Richards said he has spent the near two-decades since the meltdown doing “deep analysis” on himself because “it was time to figure out where all the anger was coming from.” He found the answer to be his own insecurities over not being wanted, which is why he turned down career opportunities during his heyday and never found the value in playing Kramer despite the enormous and award-winning success of “Seinfeld.”

“I said no to the offer of a star on the Hollywood Walk of Fame. I didn’t feel deserving,” Richards said. “I said no to hosting ‘Saturday Night Live’ twice because I didn’t feel good enough. I was never really satisfied with my ‘Seinfeld’ performance. Fame magnified my insecurities.”
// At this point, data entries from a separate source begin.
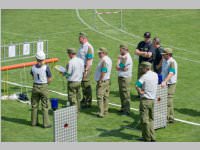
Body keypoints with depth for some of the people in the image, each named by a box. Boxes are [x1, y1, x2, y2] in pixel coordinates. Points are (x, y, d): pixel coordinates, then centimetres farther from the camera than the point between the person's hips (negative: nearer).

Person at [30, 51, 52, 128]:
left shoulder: (33, 68, -4)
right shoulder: (46, 67, -13)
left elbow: (33, 77, 8)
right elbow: (50, 79, -8)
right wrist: (45, 83, 8)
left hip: (35, 87, 3)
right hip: (44, 87, -3)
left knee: (34, 105, 14)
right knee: (45, 106, 4)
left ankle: (34, 122, 21)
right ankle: (46, 123, 5)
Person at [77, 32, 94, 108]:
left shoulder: (88, 47, -15)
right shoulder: (82, 46, 15)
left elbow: (89, 60, -19)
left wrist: (86, 70, -23)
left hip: (86, 67, -9)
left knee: (86, 85, -5)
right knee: (83, 85, 15)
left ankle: (88, 102, 0)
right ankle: (84, 100, 24)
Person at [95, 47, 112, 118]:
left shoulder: (104, 60, -19)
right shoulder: (109, 59, 13)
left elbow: (103, 72, -23)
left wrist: (100, 80, -19)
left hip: (102, 81, -11)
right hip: (107, 80, 11)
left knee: (100, 97, -9)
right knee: (105, 96, 15)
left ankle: (101, 113, -12)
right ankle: (105, 111, 21)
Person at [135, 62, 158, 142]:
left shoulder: (145, 76, -14)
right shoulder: (155, 75, 7)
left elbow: (137, 85, -24)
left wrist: (140, 92, -11)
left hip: (145, 100, -7)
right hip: (152, 99, 7)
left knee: (145, 120, 1)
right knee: (151, 119, 16)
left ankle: (147, 138, 4)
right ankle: (152, 137, 16)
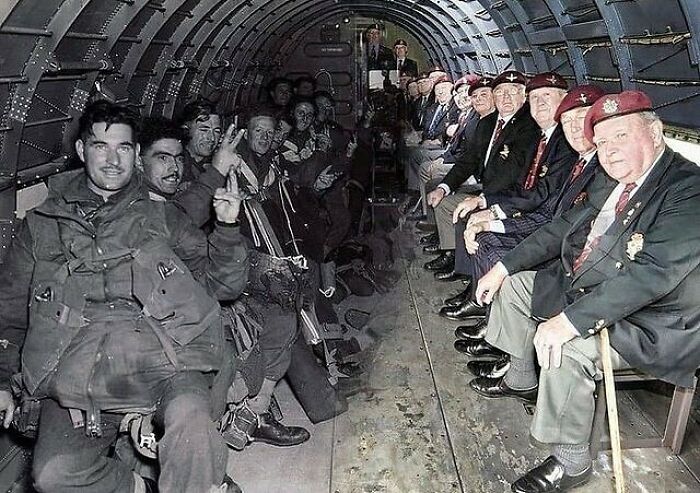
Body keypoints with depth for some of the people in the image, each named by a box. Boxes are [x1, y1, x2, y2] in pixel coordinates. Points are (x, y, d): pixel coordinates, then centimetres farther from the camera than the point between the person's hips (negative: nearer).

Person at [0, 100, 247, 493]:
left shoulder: (162, 215, 19)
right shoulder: (41, 224, 22)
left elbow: (223, 285, 14)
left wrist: (227, 228, -3)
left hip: (162, 346, -1)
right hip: (76, 363, 2)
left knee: (192, 426, -33)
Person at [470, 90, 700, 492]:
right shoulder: (611, 182, 2)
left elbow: (650, 274, -34)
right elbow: (566, 227, 11)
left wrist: (570, 320, -38)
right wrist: (503, 267, 6)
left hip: (649, 323, -9)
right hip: (585, 288, 9)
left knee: (567, 348, -32)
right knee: (514, 284, 14)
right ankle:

In the aftermath of the 2006 incident, Richards retreated from the spotlight and acting opportunities dried up. He had a voice role in Seinfeld’s 2007 animated film “Bee Movie,” and his only other feature film role since then was 2019’s “Faith, Hope & Love.” Most of his television appearances were in connection to his “Seinfeld” roots, as he played a fictional version of himself on three episodes of Larry David’s “Curb Your Enthusiasm” in 2009 and appeared in 2012 episodes of Seinfeld’s “Comedians in Cars Getting Coffee.” He had a supporting role on Kirstie Alley’s TV Land sitcom “Kirstie,” but the series got canceled after one season in 2014.

Richards’ memoir, “Entrances and Exits,” publishes June 4 from Permuted Press.